On this day, he had come to take the first reading from his thermometer, still a new technology at the time. Derham’s was custom-built: a 2-foot shaft of glass with a bulb at the bottom filled with alcohol. The Fahrenheit and Celsius scales weren’t yet invented, so he read the temperature on his instrument using his own system: 1 degree for every tenth of an inch. When Derham read the thermometer that winter morning, it was mild — 11.00 inches of alcohol, or 110 degrees — roughly 48 degrees Fahrenheit.

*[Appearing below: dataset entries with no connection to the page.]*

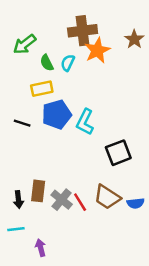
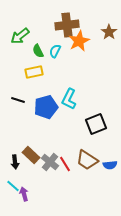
blue pentagon: (57, 115) -> (46, 107), moved
brown rectangle: (38, 191) -> (31, 155), turned -54
cyan line: (16, 229) -> (13, 186), turned 48
purple arrow: (41, 248) -> (24, 194), moved

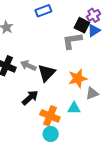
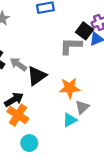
gray triangle: (92, 93) -> (82, 107), turned -32
cyan triangle: (74, 108) -> (70, 120), moved, turned -40
orange cross: (50, 116) -> (18, 115), moved

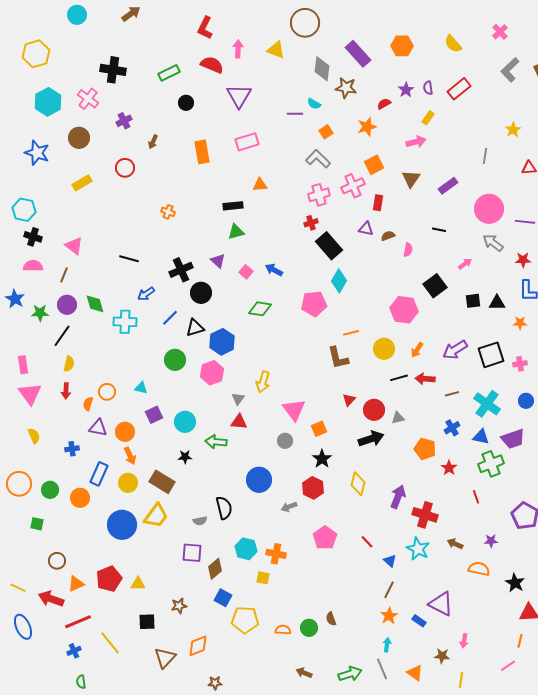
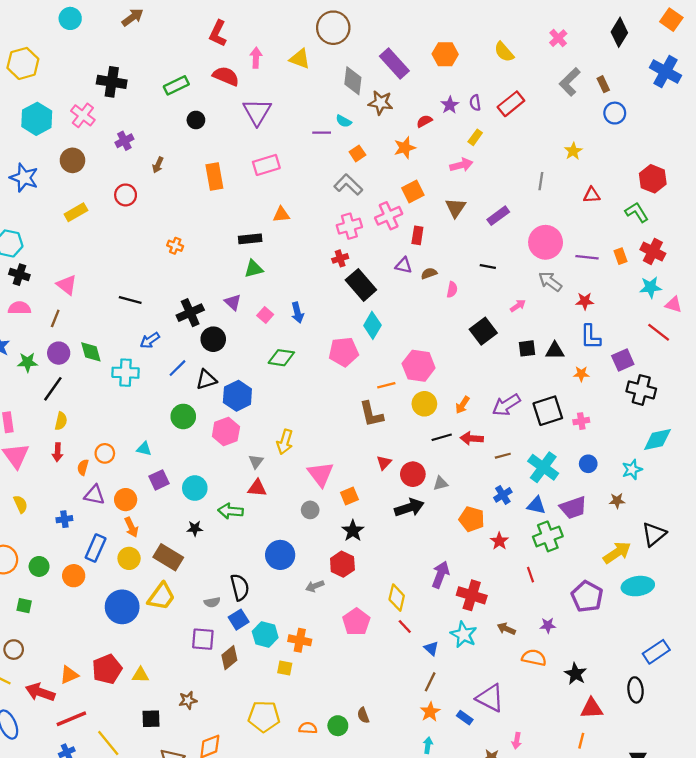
blue arrow: (274, 270) -> (297, 313), turned -132
pink hexagon: (404, 310) -> (419, 366), moved
yellow diamond: (358, 484) -> (397, 598), moved
brown circle: (57, 561) -> (14, 650), moved
blue square: (223, 598) -> (239, 620), moved, turned 30

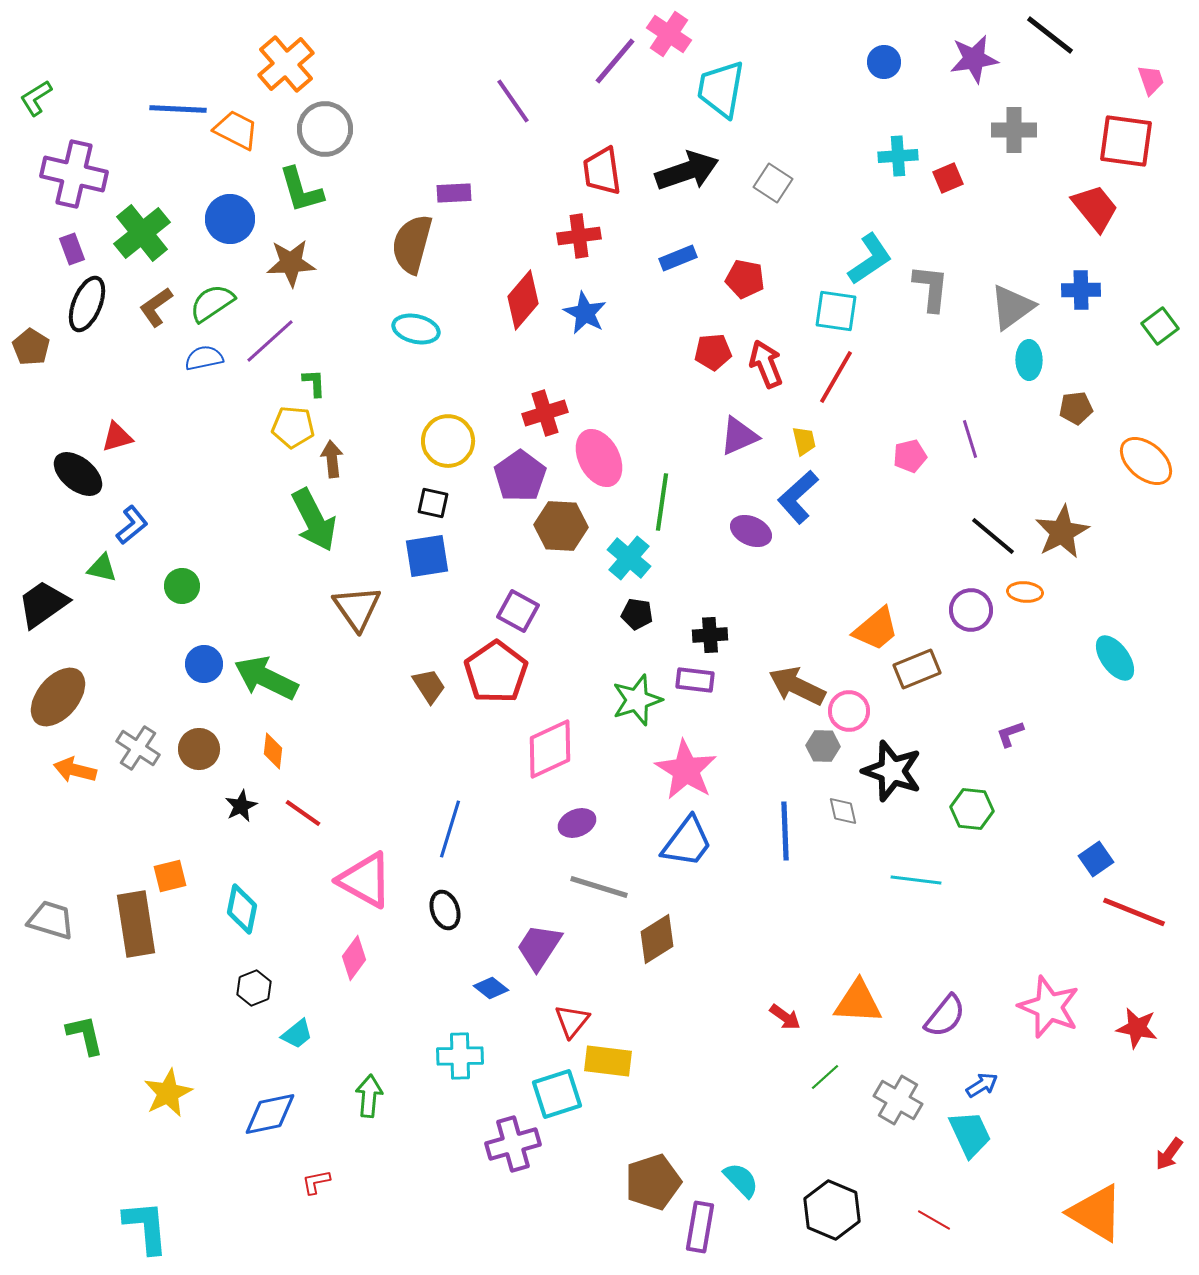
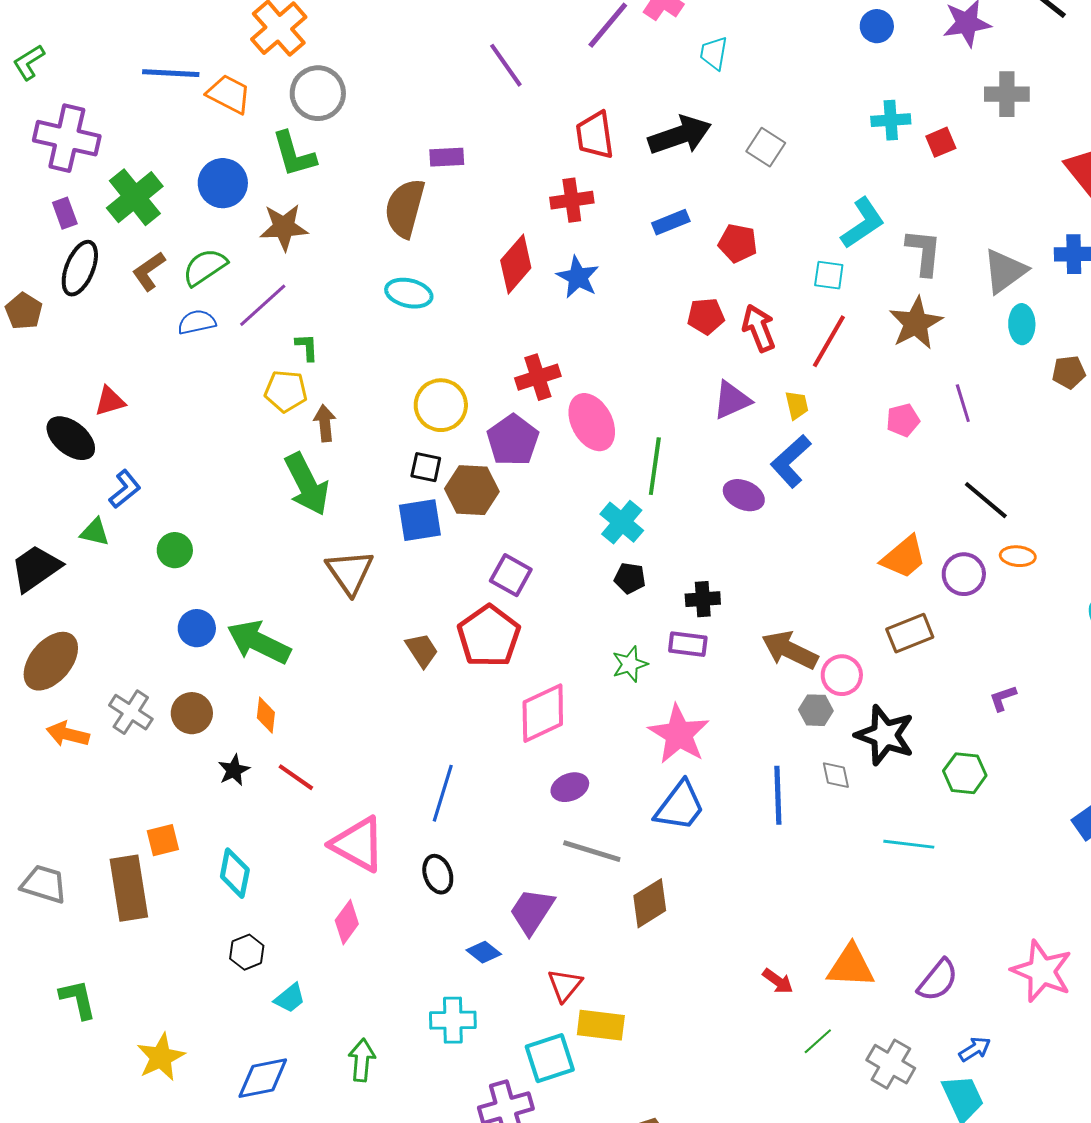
cyan trapezoid: (721, 89) -> (714, 53), size x0.6
cyan square: (836, 311) -> (829, 275), size x0.7
brown hexagon: (561, 526) -> (472, 490), moved
brown star: (1062, 532) -> (916, 323), moved
orange trapezoid: (876, 629) -> (904, 557), moved
green star: (637, 700) -> (630, 664), size x0.7

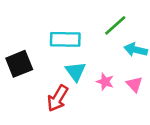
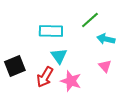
black square: (19, 64) -> (15, 66), moved
pink star: (105, 82) -> (71, 81), moved, size x1.5

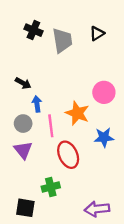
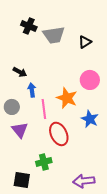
black triangle: (97, 33) -> (85, 42), moved
gray trapezoid: (62, 40) -> (54, 35), turned 90
gray circle: (23, 124) -> (12, 107), moved
blue star: (104, 137) -> (90, 119), turned 30

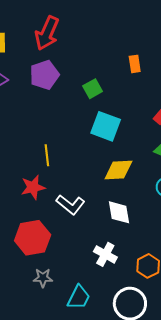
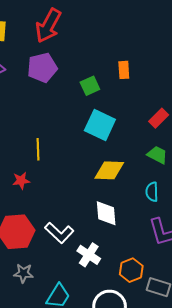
orange rectangle: (135, 64) -> (124, 70), moved
red star: (33, 187) -> (21, 181), size x0.7
white L-shape: (71, 205) -> (59, 233), moved

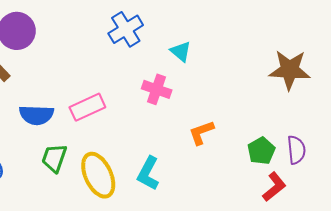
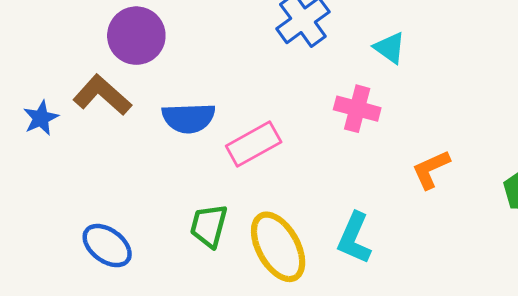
blue semicircle: (36, 115) -> (189, 118), moved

He would continue reading the temperature thrice daily for the next seven years, recording it along with the wind, rain, barometric pressure and clouds.

Derham could not have known, but his hobby would one day mark the beginning of something monumental: the Central England temperature record, the earliest thermometer readings now included in the massive datasets that track global warming. Eventually, scientists would use Derham’s readings — among others — to better understand human-caused climate change.

Beginning in 1699, Anglican rector William Derham recorded temperatures in England three times every day for seven years using a custom thermometer. (Credit: Diocesan and Regional Library at Skara/Flickr)

Records Store The vast majority of the world’s temperature readings don’t go back further than the 1900s, when large-scale burning of fossil fuels was already underway, and with it the release of planet-warming greenhouse gases. Such a short record makes it difficult to measure natural variations in climate that existed before humans began warming the world; as a result, it complicates efforts to tease apart how much of the planet’s warming has been caused by humans versus natural factors.